NATO’s smaller members are in even worse shape. Belgium, home to NATO’s new $1.4 billion headquarters, stands out as the alliance’s premier free rider. With the notable exception of Poland, most of the former Warsaw Pact members provide little.
Macedonia will fit right in.
Macedonia spent $111.8 million on defense in 2017. At 1 percent of GDP, its commitment to defense that year is slightly better than Belgium’s. Small, poor, landlocked Macedonia clearly cannot offer more than a symbolic contribution to NATO’s collective defense. No one serious pretends that it can — Macedonia is really joining NATO to burnish its case for European Union membership.
Why it is in America’s national interest to help another country join a trading bloc that competes against the U.S. remains unexplained.
We are now told that a revanchist Russia is a threat to Europe. If so, there is little evidence that the Europeans have noticed, aside from some halfhearted and inadequate rearmament, coming only after years of American pressure. Collectively, the European members of NATO have four times Russia’s population. Russia’s economy is smaller than Canada’s. But in spite of Russia’s dismemberment of Georgia, annexation of Crimea and intervention in Ukraine, NATO members are not making an effort to field viable armies. A study by the think thank Rand found that Russia could overrun the Baltic NATO states within 36 hours.
Europe is counting on massive American intervention in the event of war with Russia, but it has not even taken the necessary measures to allow for this military bailout.

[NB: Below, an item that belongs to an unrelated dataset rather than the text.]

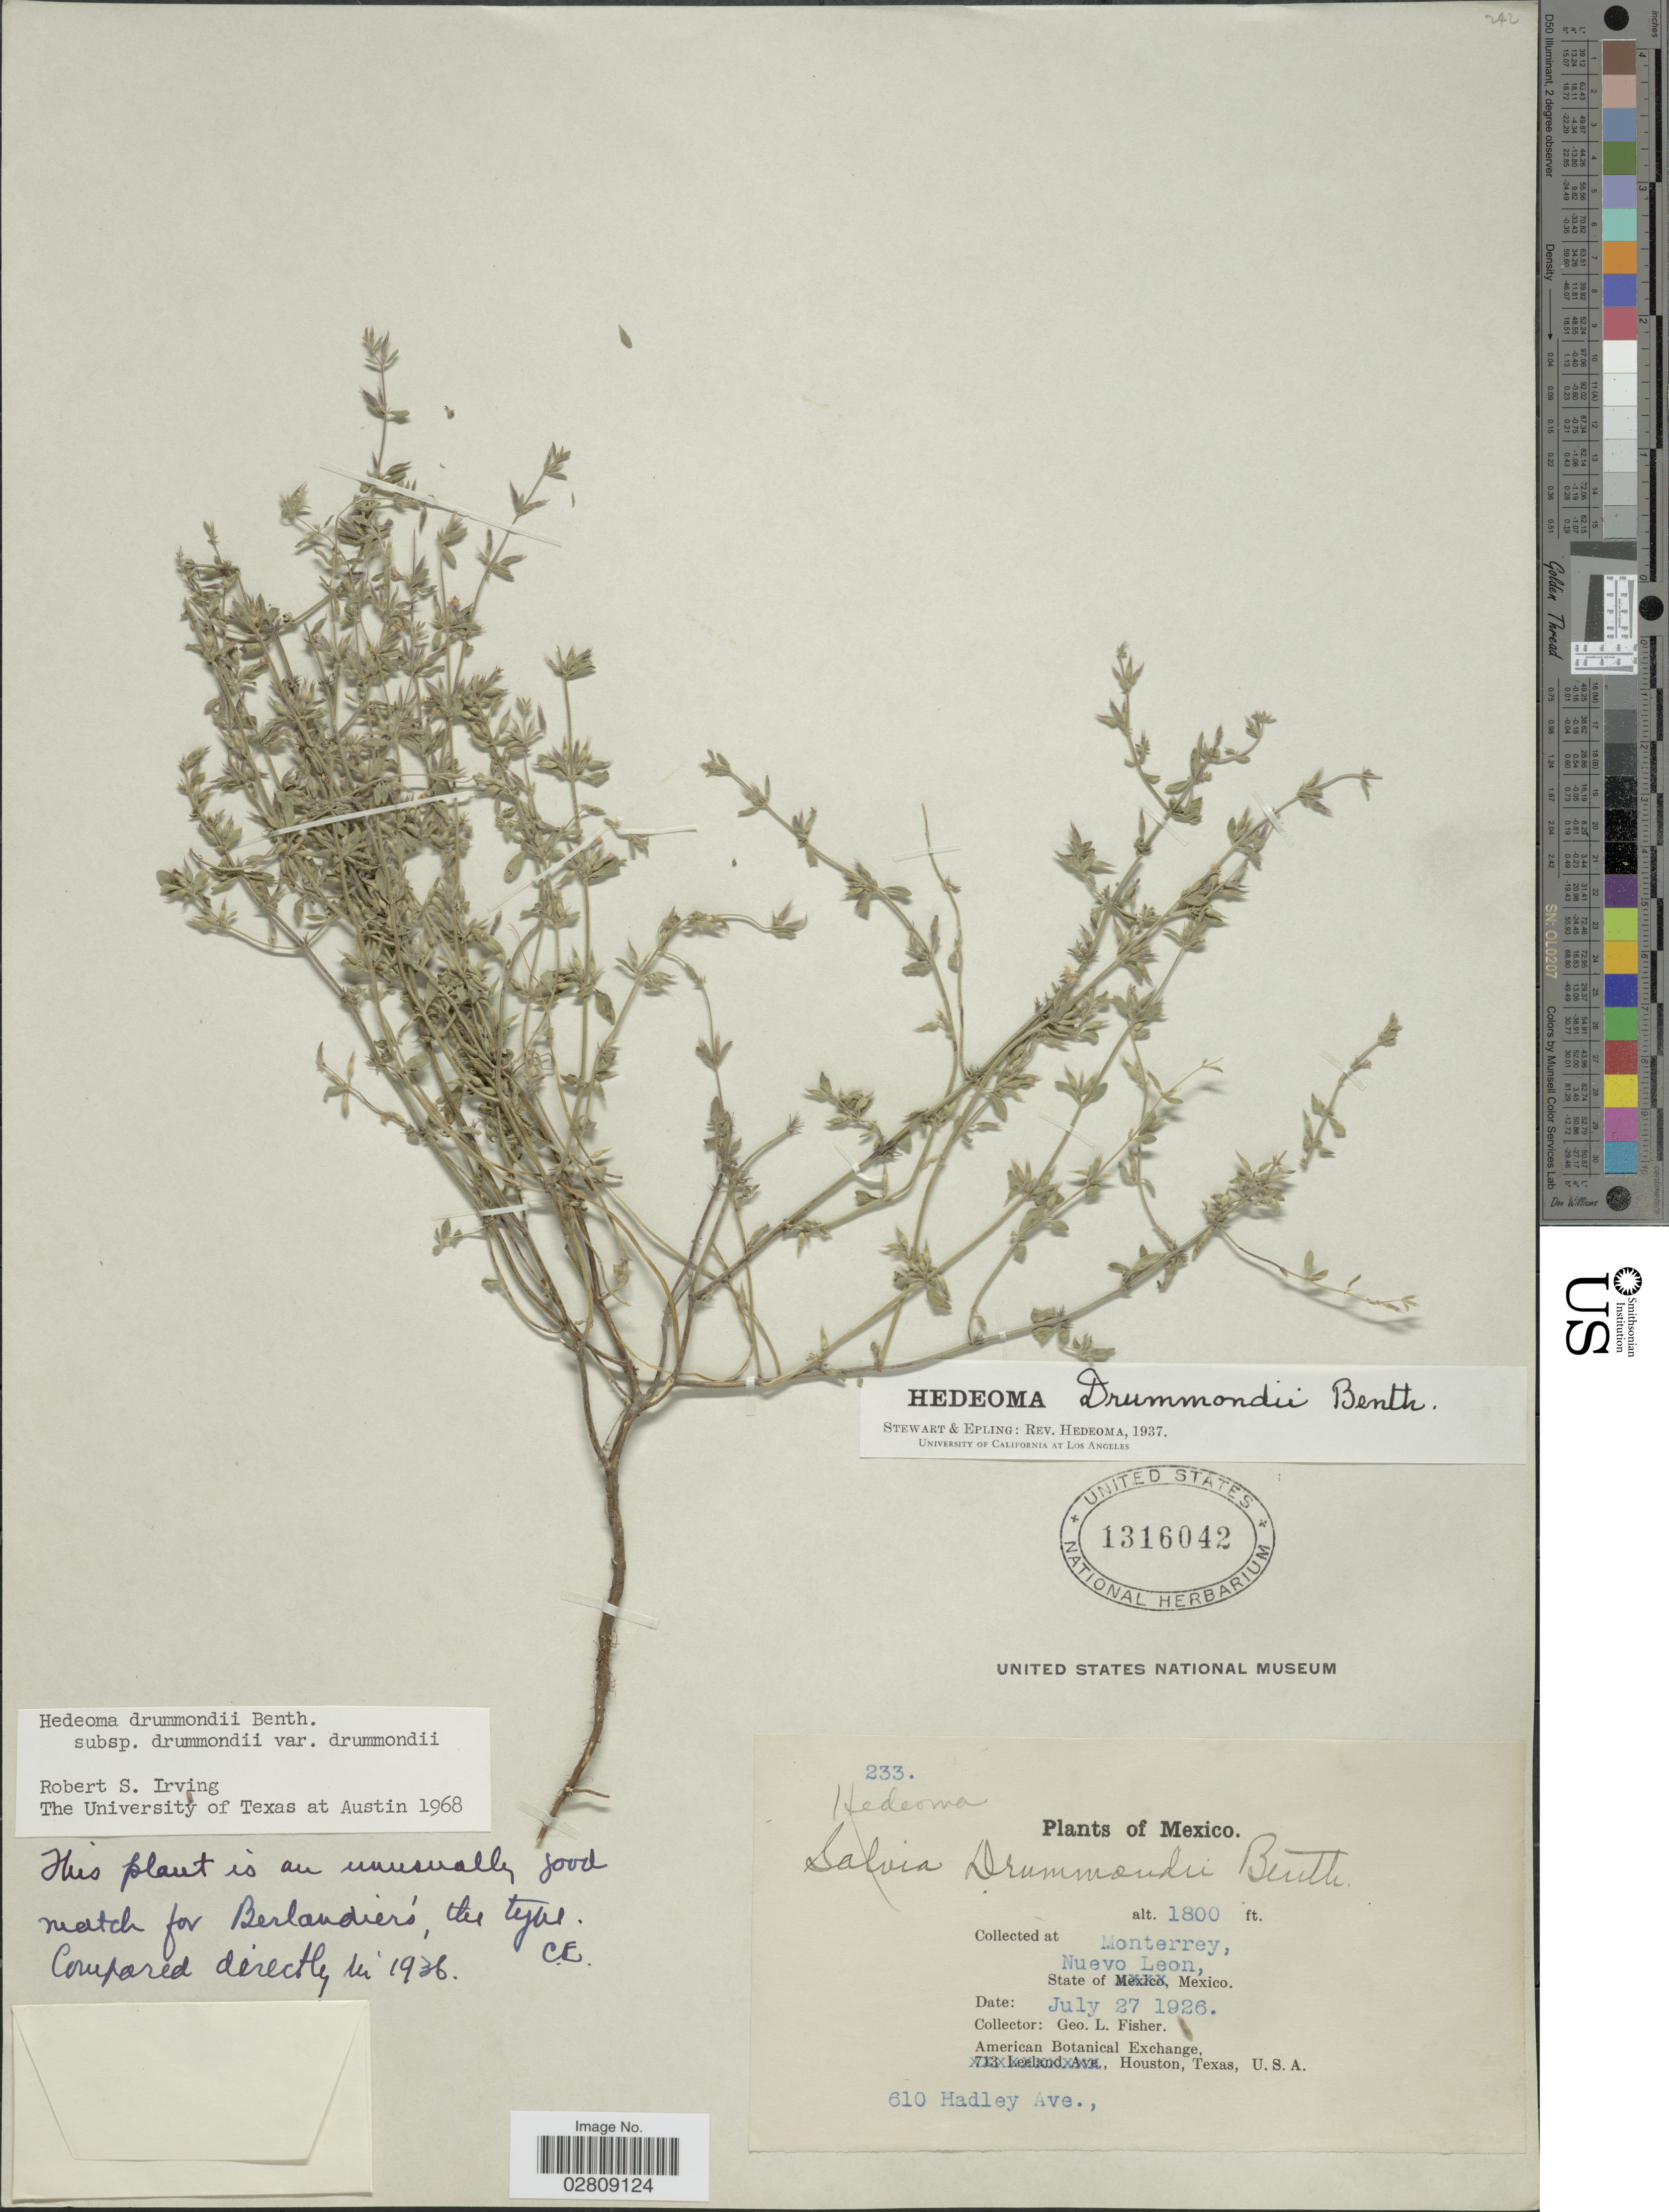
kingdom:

Russia’s still-potent submarine force would threaten any American fleet carrying soldiers to defend Europe. Germany, the nation that invented submarine warfare, currently does not have even one deployable submarine. Britain cannot defend her own coastline. Collectively, the north Atlantic NATO members can keep a single long-range anti-submarine aircraft in the air. In the event of a war with Russia, U.S. forces would be in danger long before they reached Europe’s shores.

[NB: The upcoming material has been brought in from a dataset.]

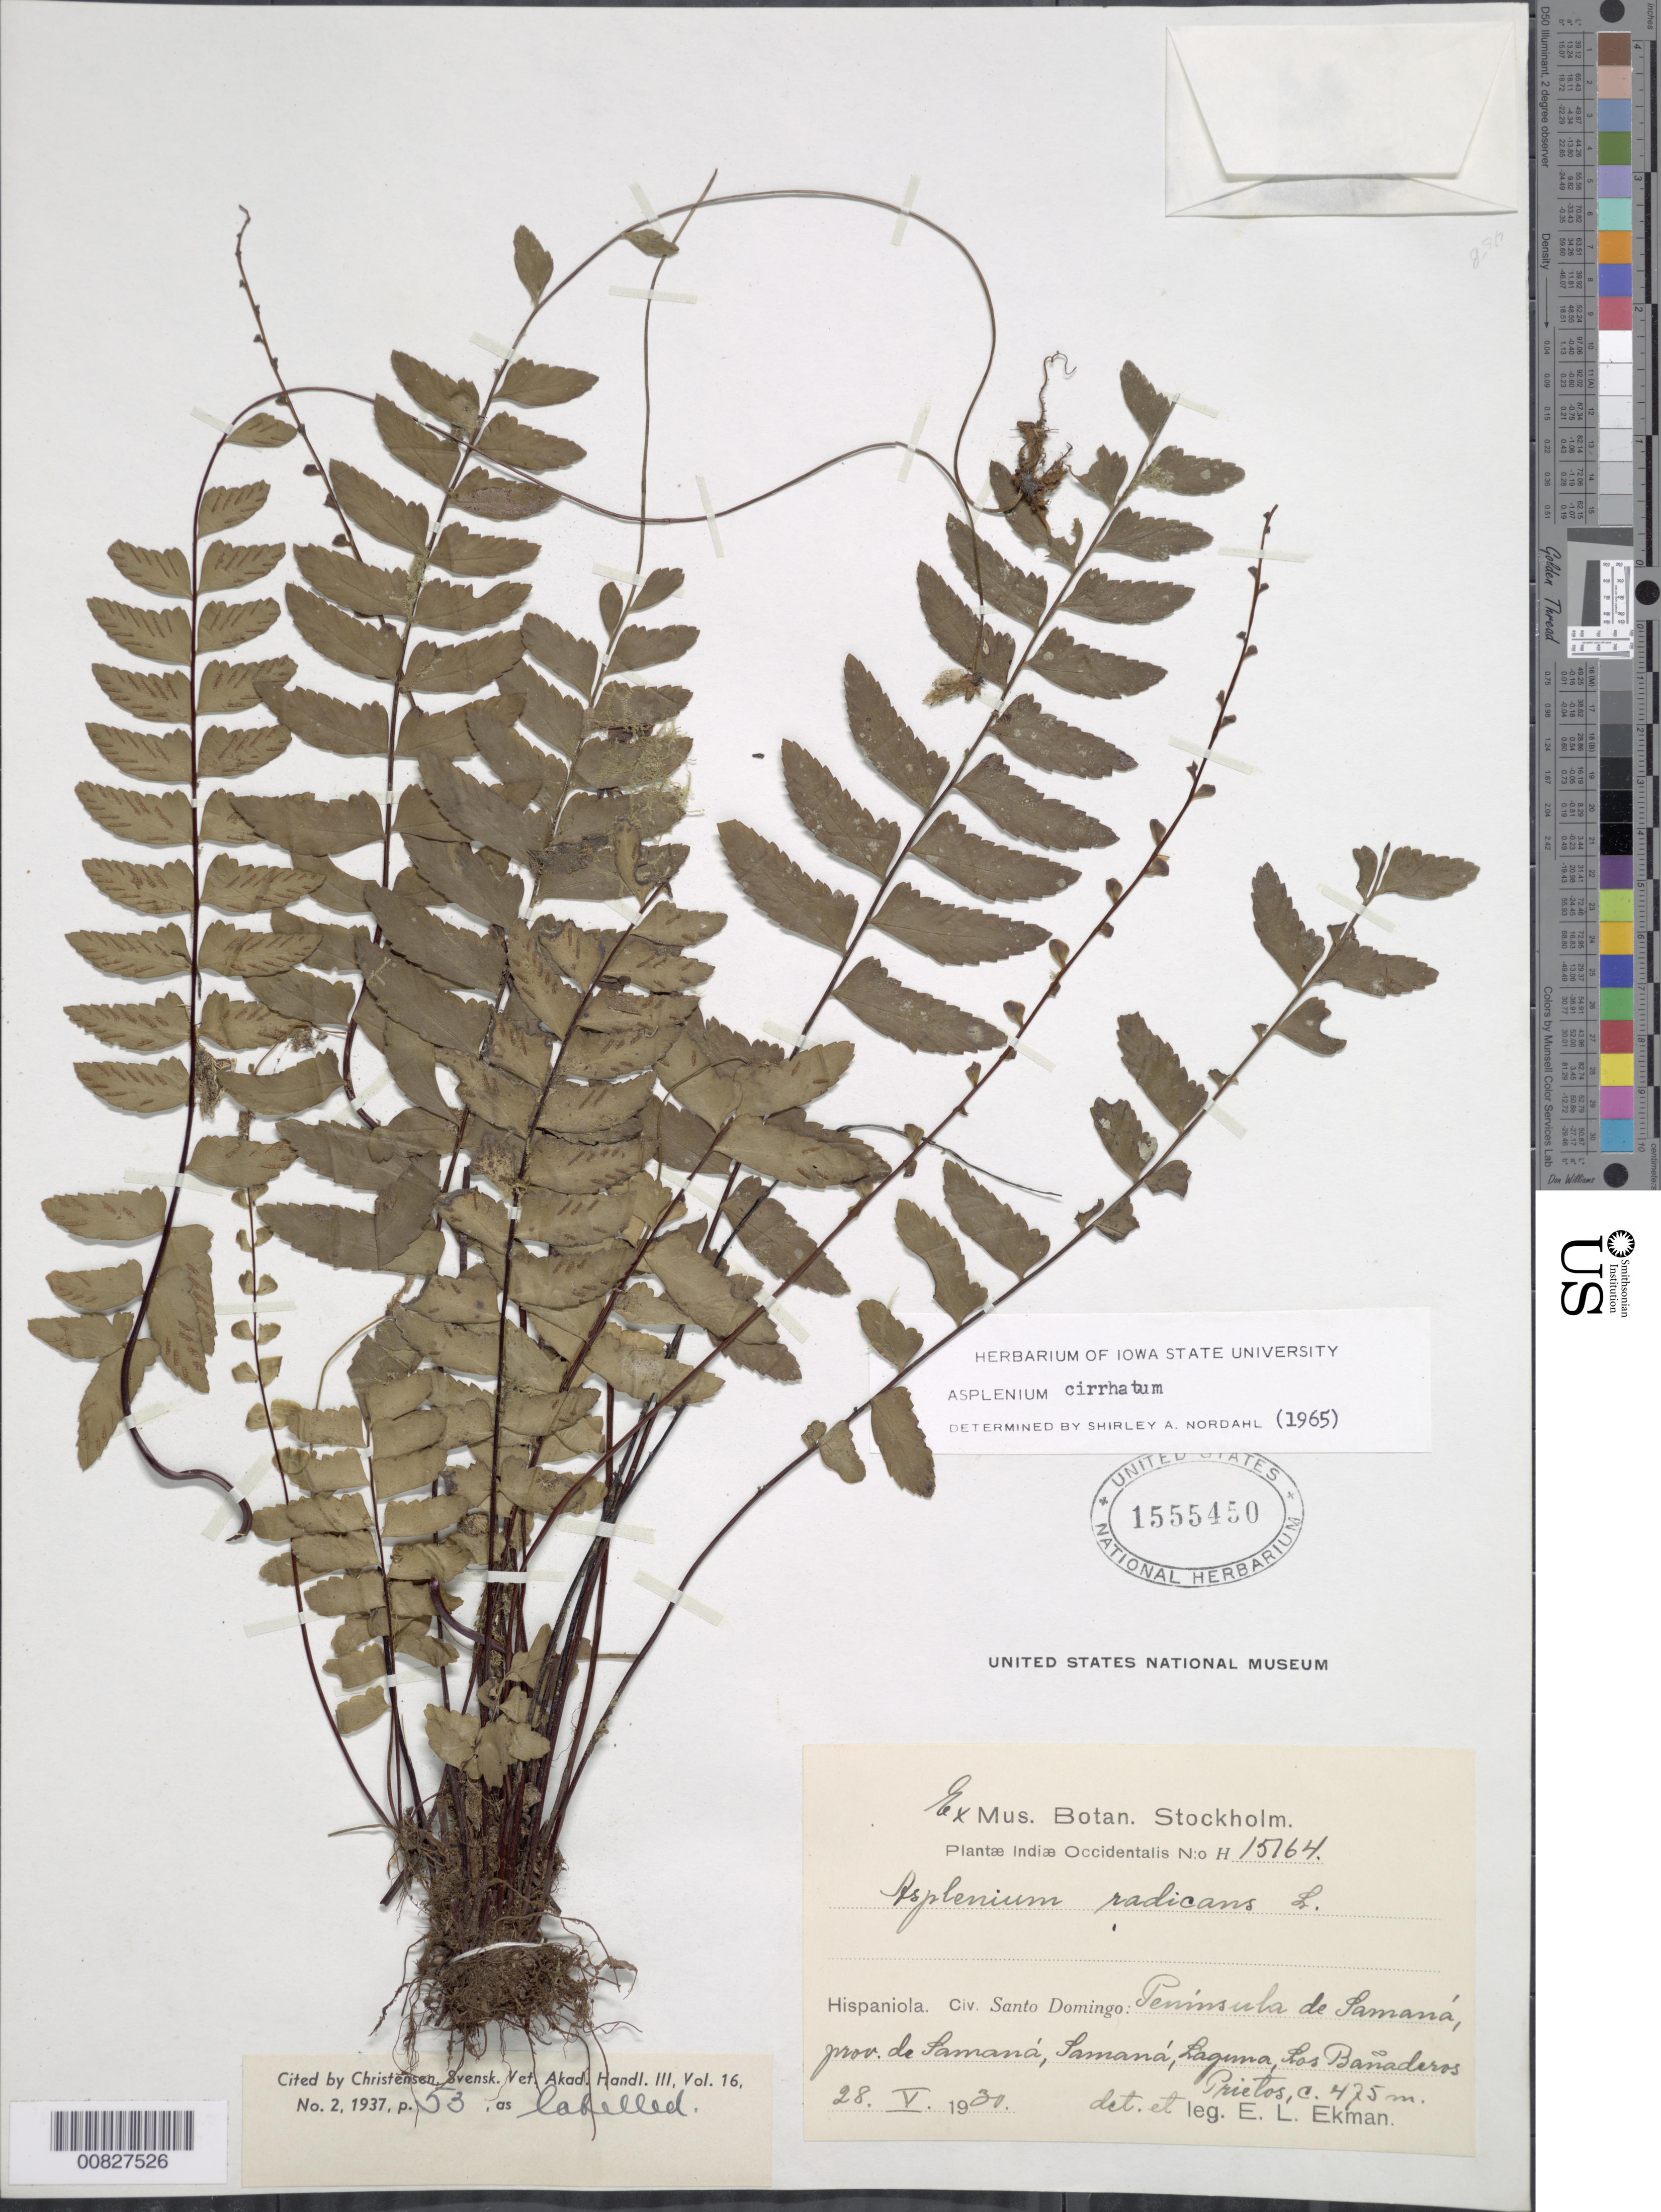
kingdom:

When NATO forces were put to the test in a low-intensity campaign in Afghanistan, most quietly failed. Numerous national “caveats” and an unwillingness to take casualties left the majority of NATO troops as glorified spectators. Italy is even alleged to have bribed the Taliban to leave its soldiers alone. The old joke that ISAF really stands for “I Saw Americans Fighting” is unfair to valiant British paratroopers, Danish hussars and a few other NATO contingents who sought out combat in Afghanistan. However, the bravery and sacrifices of some NATO armies were outweighed by the passivity and risk aversion of the majority.
Apologists for NATO point out that European defense budgets have increased, though spending remains wholly inadequate. The American people, whose sons and daughters are already pledged to defend 27 European nations an ocean away, deserve an explanation for why their country remains the anchor and the banker of an alliance that can’t fight.
We are long overdue for a blunt and sober assessment of NATO. Macedonia’s accession into the alliance should prompt reflection, not cheering.
Gil Barndollar is a military fellow-in-residence at Catholic University’s Center for the Study of Statesmanship, and a fellow with Defense Priorities. He served as a U.S. Marine infantry officer from 2009-2016.